Document images with source code
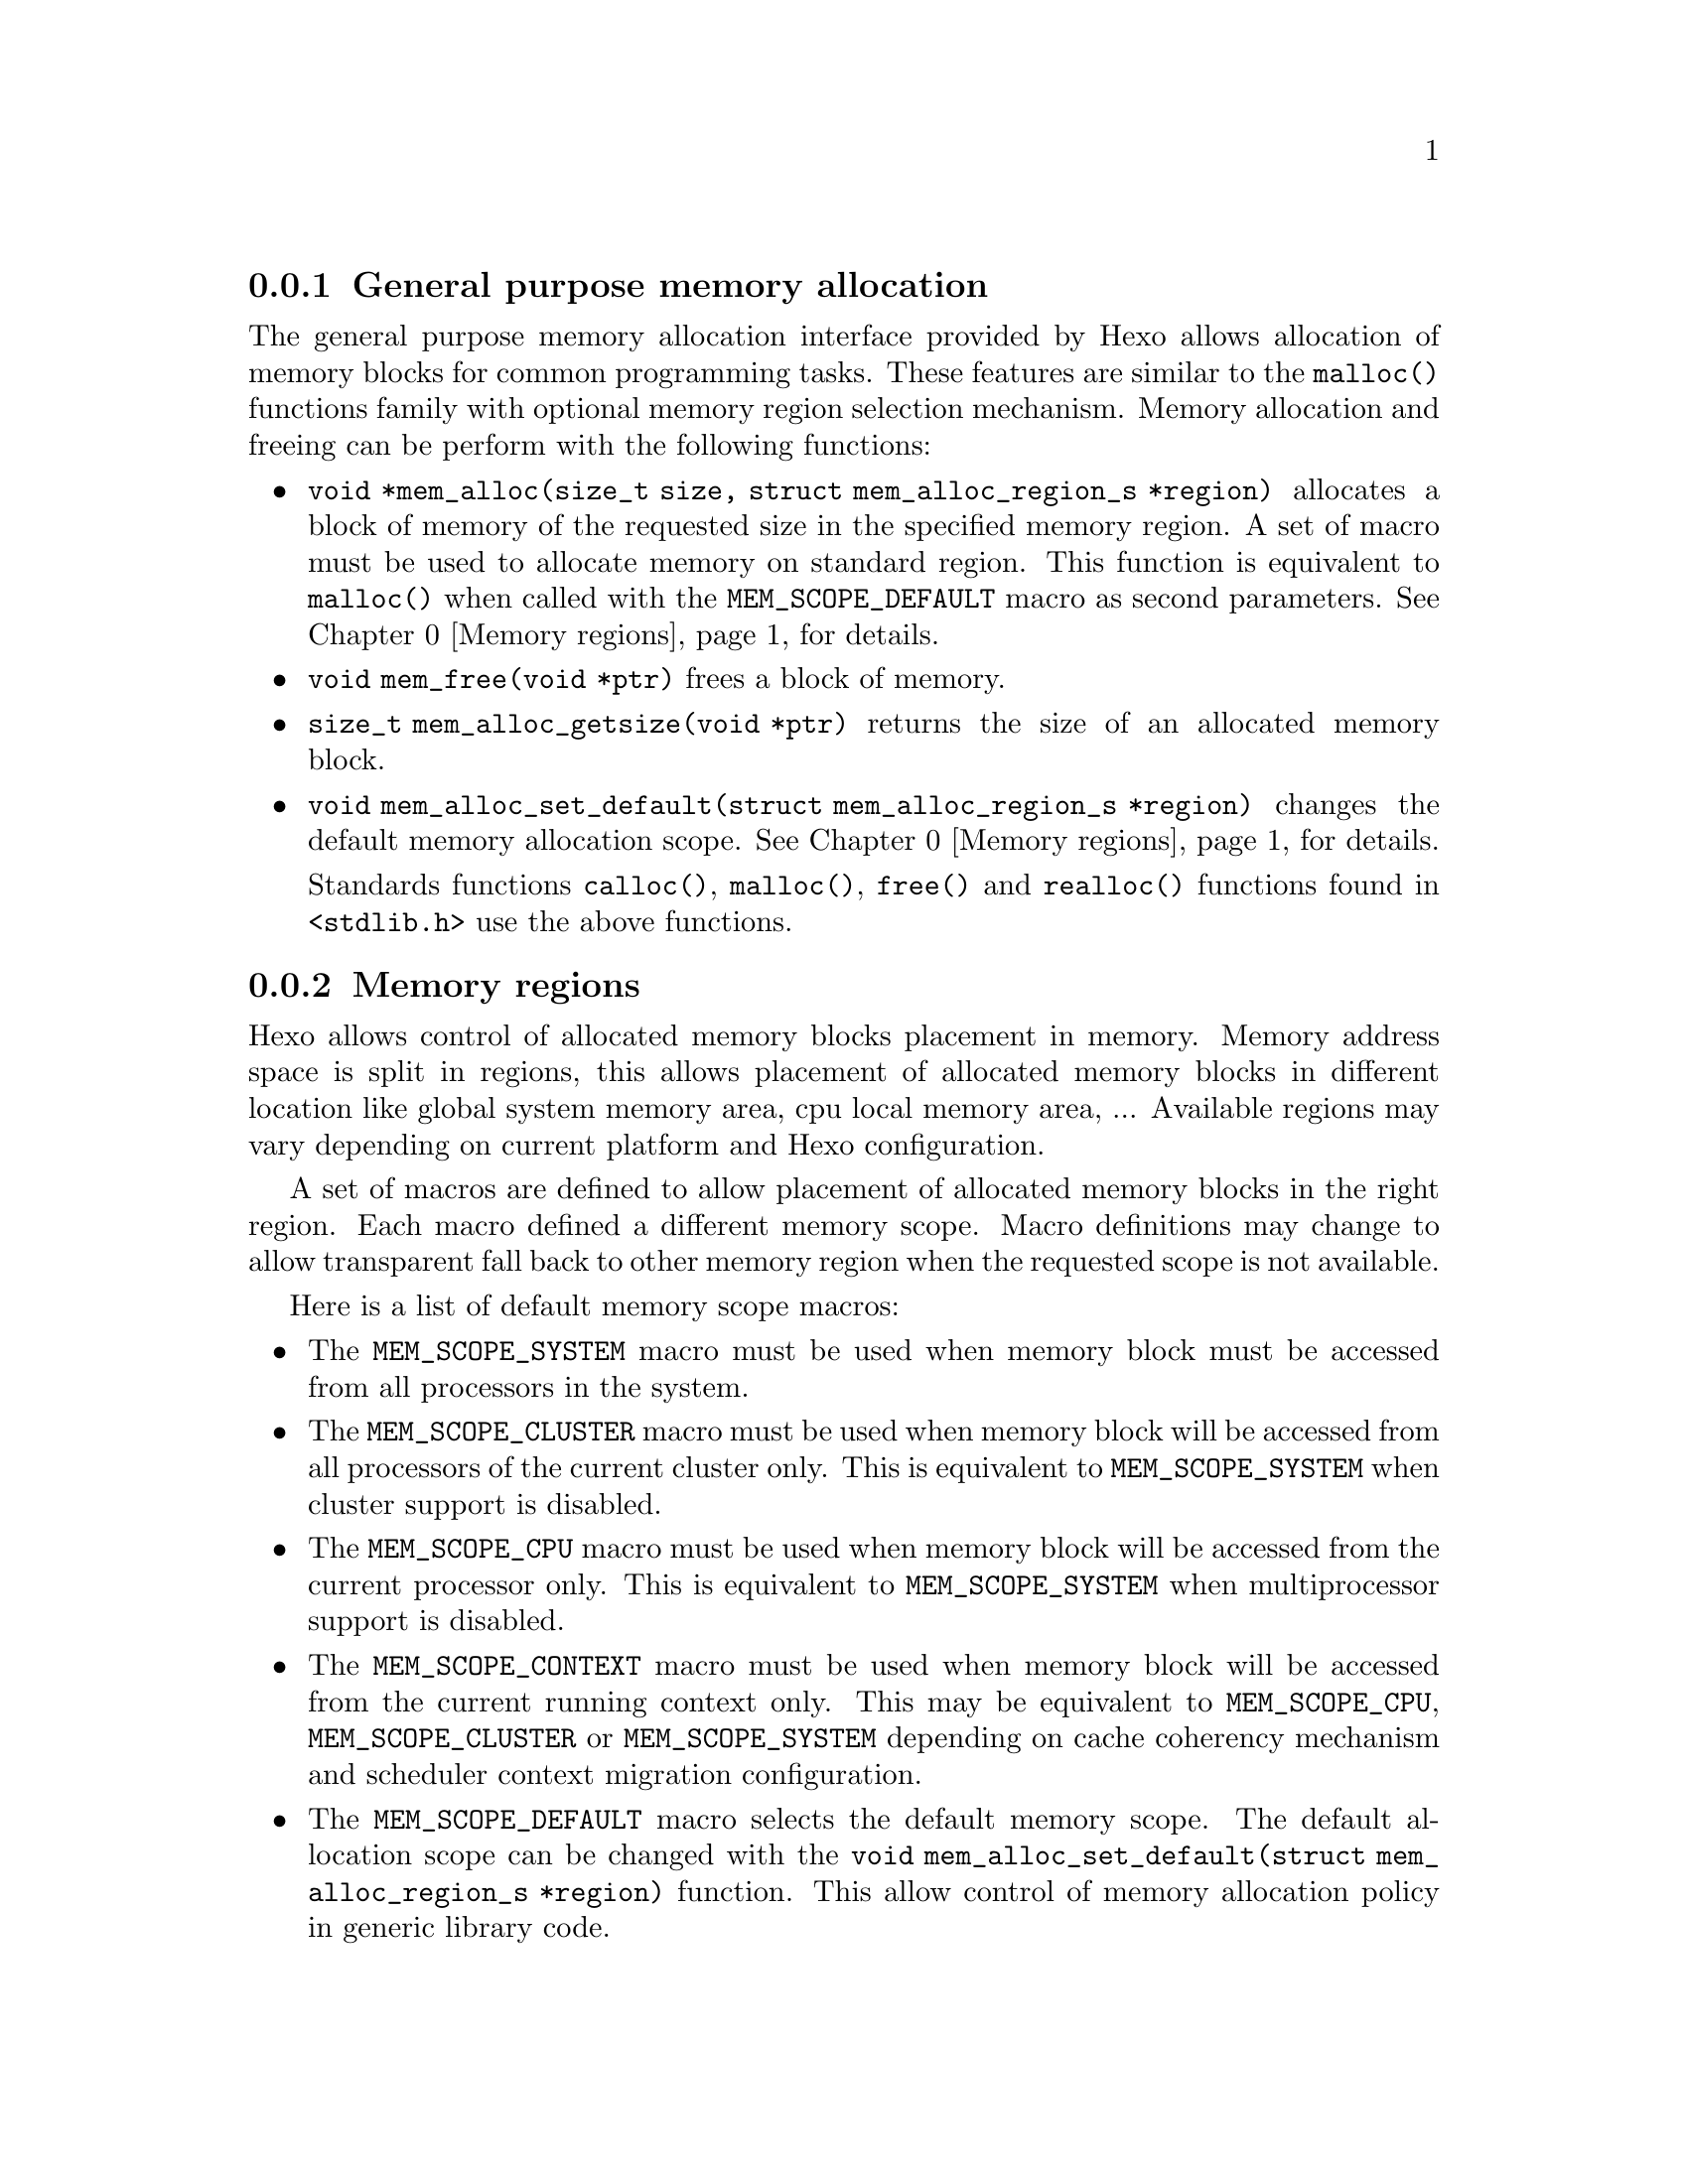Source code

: 
@menu
* General purpose memory allocation::           Allocate and free memory blocks
* Memory regions::                              Control allocated blocks placement
@end menu

@node General purpose memory allocation, Memory regions, Memory allocation
@subsection General purpose memory allocation

@findex malloc
The general purpose memory allocation interface provided by Hexo allows
allocation of memory blocks for common programming tasks. These
features are similar to the @code{malloc()} functions family with
optional memory region selection mechanism. Memory allocation and
freeing can be perform with the following functions:

@itemize

@findex mem_alloc
@item @code{void *mem_alloc(size_t size, struct mem_alloc_region_s *region)}
      allocates a block of memory of the requested size in the specified memory
      region. A set of macro must be used to allocate memory on standard region.
      This function is equivalent to @code{malloc()} when called with the
      @code{MEM_SCOPE_DEFAULT} macro as second parameters. @xref{Memory regions} for details.

@findex mem_free
@item @code{void mem_free(void *ptr)} frees a block of memory.

@findex mem_alloc_getsize
@item @code{size_t mem_alloc_getsize(void *ptr)} returns the size of
      an allocated memory block.

@findex mem_alloc_set_default
@item @code{void mem_alloc_set_default(struct mem_alloc_region_s *region)} changes
      the default memory allocation scope. @xref{Memory regions} for details.

@findex calloc
@findex free
@findex realloc
Standards functions @code{calloc()}, @code{malloc()},  @code{free()} and 
@code{realloc()} functions found in @code{<stdlib.h>} use the above functions.

@end itemize

@node Memory regions,  , General purpose memory allocation, Memory allocation
@subsection Memory regions

Hexo allows control of allocated memory blocks placement in
memory. Memory address space is split in regions, this allows placement
of allocated memory blocks in different location like global system
memory area, cpu local memory area, ... Available regions may vary
depending on current platform and Hexo configuration.

A set of macros are defined to allow placement of allocated memory
blocks in the right region. Each macro defined a different memory
scope. Macro definitions may change to allow transparent fall back to
other memory region when the requested scope is not available.

Here is a list of default memory scope macros:

@itemize
@vindex MEM_SCOPE_SYSTEM
@item The @code{MEM_SCOPE_SYSTEM} macro must be used when memory block must be
      accessed from all processors in the system.

@vindex MEM_SCOPE_CLUSTER
@item The @code{MEM_SCOPE_CLUSTER} macro must be used when memory block will be
      accessed from all processors of the current cluster only. This is
      equivalent to @code{MEM_SCOPE_SYSTEM} when cluster support is disabled.

@vindex MEM_SCOPE_CPU
@item The @code{MEM_SCOPE_CPU} macro must be used when memory block will be
      accessed from the current processor only. This is equivalent to
      @code{MEM_SCOPE_SYSTEM} when multiprocessor support is disabled.

@vindex MEM_SCOPE_CONTEXT
@item The @code{MEM_SCOPE_CONTEXT} macro must be used when memory block will be
      accessed from the current running context only. This may be equivalent to
      @code{MEM_SCOPE_CPU}, @code{MEM_SCOPE_CLUSTER} or @code{MEM_SCOPE_SYSTEM}
      depending on cache coherency mechanism and scheduler context migration
      configuration.

@vindex MEM_SCOPE_DEFAULT
@item The @code{MEM_SCOPE_DEFAULT} macro selects the default memory scope. The
      default allocation scope can be changed with the
      @code{void mem_alloc_set_default(struct mem_alloc_region_s *region)} function.
      This allow control of memory allocation policy in generic library code.

@end itemize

_Your goal_. All of the data needs repeating exactly, but the pictures do not.

_Written solution_.
Source code

: 
@menu
* General purpose memory allocation::           Allocate and free memory blocks
* Memory regions::                              Control allocated blocks placement
@end menu

@node General purpose memory allocation, Memory regions, Memory allocation
@subsection General purpose memory allocation

@findex malloc
The general purpose memory allocation interface provided by Hexo allows
allocation of memory blocks for common programming tasks. These
features are similar to the @code{malloc()} functions family with
optional memory region selection mechanism. Memory allocation and
freeing can be perform with the following functions:

@itemize

@findex mem_alloc
@item @code{void *mem_alloc(size_t size, struct mem_alloc_region_s *region)}
      allocates a block of memory of the requested size in the specified memory
      region. A set of macro must be used to allocate memory on standard region.
      This function is equivalent to @code{malloc()} when called with the
      @code{MEM_SCOPE_DEFAULT} macro as second parameters. @xref{Memory regions} for details.

@findex mem_free
@item @code{void mem_free(void *ptr)} frees a block of memory.

@findex mem_alloc_getsize
@item @code{size_t mem_alloc_getsize(void *ptr)} returns the size of
      an allocated memory block.

@findex mem_alloc_set_default
@item @code{void mem_alloc_set_default(struct mem_alloc_region_s *region)} changes
      the default memory allocation scope. @xref{Memory regions} for details.

@findex calloc
@findex free
@findex realloc
Standards functions @code{calloc()}, @code{malloc()},  @code{free()} and 
@code{realloc()} functions found in @code{<stdlib.h>} use the above functions.

@end itemize

@node Memory regions,  , General purpose memory allocation, Memory allocation
@subsection Memory regions

Hexo allows control of allocated memory blocks placement in
memory. Memory address space is split in regions, this allows placement
of allocated memory blocks in different location like global system
memory area, cpu local memory area, ... Available regions may vary
depending on current platform and Hexo configuration.

A set of macros are defined to allow placement of allocated memory
blocks in the right region. Each macro defined a different memory
scope. Macro definitions may change to allow transparent fall back to
other memory region when the requested scope is not available.

Here is a list of default memory scope macros:

@itemize
@vindex MEM_SCOPE_SYSTEM
@item The @code{MEM_SCOPE_SYSTEM} macro must be used when memory block must be
      accessed from all processors in the system.

@vindex MEM_SCOPE_CLUSTER
@item The @code{MEM_SCOPE_CLUSTER} macro must be used when memory block will be
      accessed from all processors of the current cluster only. This is
      equivalent to @code{MEM_SCOPE_SYSTEM} when cluster support is disabled.

@vindex MEM_SCOPE_CPU
@item The @code{MEM_SCOPE_CPU} macro must be used when memory block will be
      accessed from the current processor only. This is equivalent to
      @code{MEM_SCOPE_SYSTEM} when multiprocessor support is disabled.

@vindex MEM_SCOPE_CONTEXT
@item The @code{MEM_SCOPE_CONTEXT} macro must be used when memory block will be
      accessed from the current running context only. This may be equivalent to
      @code{MEM_SCOPE_CPU}, @code{MEM_SCOPE_CLUSTER} or @code{MEM_SCOPE_SYSTEM}
      depending on cache coherency mechanism and scheduler context migration
      configuration.

@vindex MEM_SCOPE_DEFAULT
@item The @code{MEM_SCOPE_DEFAULT} macro selects the default memory scope. The
      default allocation scope can be changed with the
      @code{void mem_alloc_set_default(struct mem_alloc_region_s *region)} function.
      This allow control of memory allocation policy in generic library code.

@end itemize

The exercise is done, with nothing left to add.